Ruth Westheimer, who lost her entire family in the Holocaust, served in the Haganah, and received her Ed.D. from Columbia University, was an unlikely candidate for the role of host of a cheerful talk show about sex. However, her celebration of human sexuality, derived from Orthodox Judaism, made her an influential and highly successful proponent of joyful, responsible sex from the 1980s into the third decade of the twenty-first century.

Charlotte Wardi

Charlotte Wardi (1928-2018) was one of the first significant scholars of the representation of the Jews and the Holocaust in French and other fiction.
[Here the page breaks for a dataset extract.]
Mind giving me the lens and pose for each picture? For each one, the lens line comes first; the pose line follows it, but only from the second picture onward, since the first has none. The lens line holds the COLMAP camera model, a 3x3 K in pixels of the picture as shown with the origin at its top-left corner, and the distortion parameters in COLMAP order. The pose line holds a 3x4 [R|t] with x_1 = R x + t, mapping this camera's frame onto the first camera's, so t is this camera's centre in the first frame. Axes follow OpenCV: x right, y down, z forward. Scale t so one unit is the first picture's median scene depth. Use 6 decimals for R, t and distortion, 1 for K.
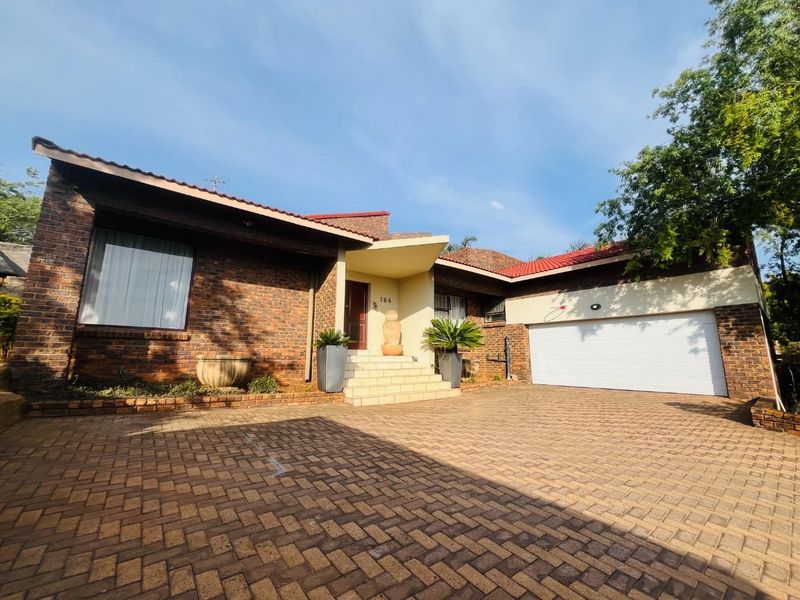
lens RADIAL K [[321.7, 0, 398.4], [0, 321.7, 301.6], [0, 0, 1]] dist [-0.000607, -0.000072]
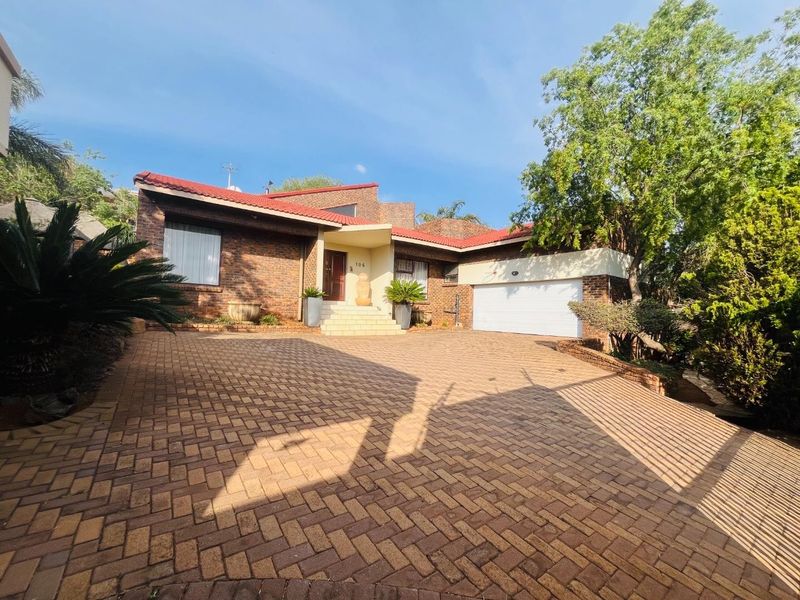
lens RADIAL K [[321.7, 0, 398.4], [0, 321.7, 301.6], [0, 0, 1]] dist [-0.000607, -0.000072]
pose [[0.998928, 0.021411, -0.041051, 0.206623], [-0.015458, 0.990003, 0.140199, -0.051092], [0.043642, -0.139414, 0.989272, -0.391448]]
A young survivor of Auschwitz who grew up and was educated in France, she taught for three decades at the University of Haifa and continued to be active in her retirement.

Bela Szapiro

Before World War II, Lublin was one of the largest Jewish communities in Poland. Bela Szapiro’s activities contributed to making it the vibrant cultural and political center of Polish Jewry that it was.

Eva Szekely

Born in Budapest, Eva Szekely was forced to stop swimming during the Nazi occupation of Hungary. However, she returned to the sport after the war and went on to win thirty-two national individual swimming titles and eleven national team titles. At the 1952 Olympic Games in Helsinki, she set a new Olympic record in the 200-meter breaststroke.

Margarete Susman

Margarete Susman published her first writings, a book of poetry, in 1901 and went on to have a prolific writing career that included plays, books, and journal articles. Susman combined literature and theory, often reflecting seminal texts of modern theory and addressing political issues and women’s rights. Her writings concentrate on the most problematic issues of the modern world: God and human beings, man and woman, Jew and Christian.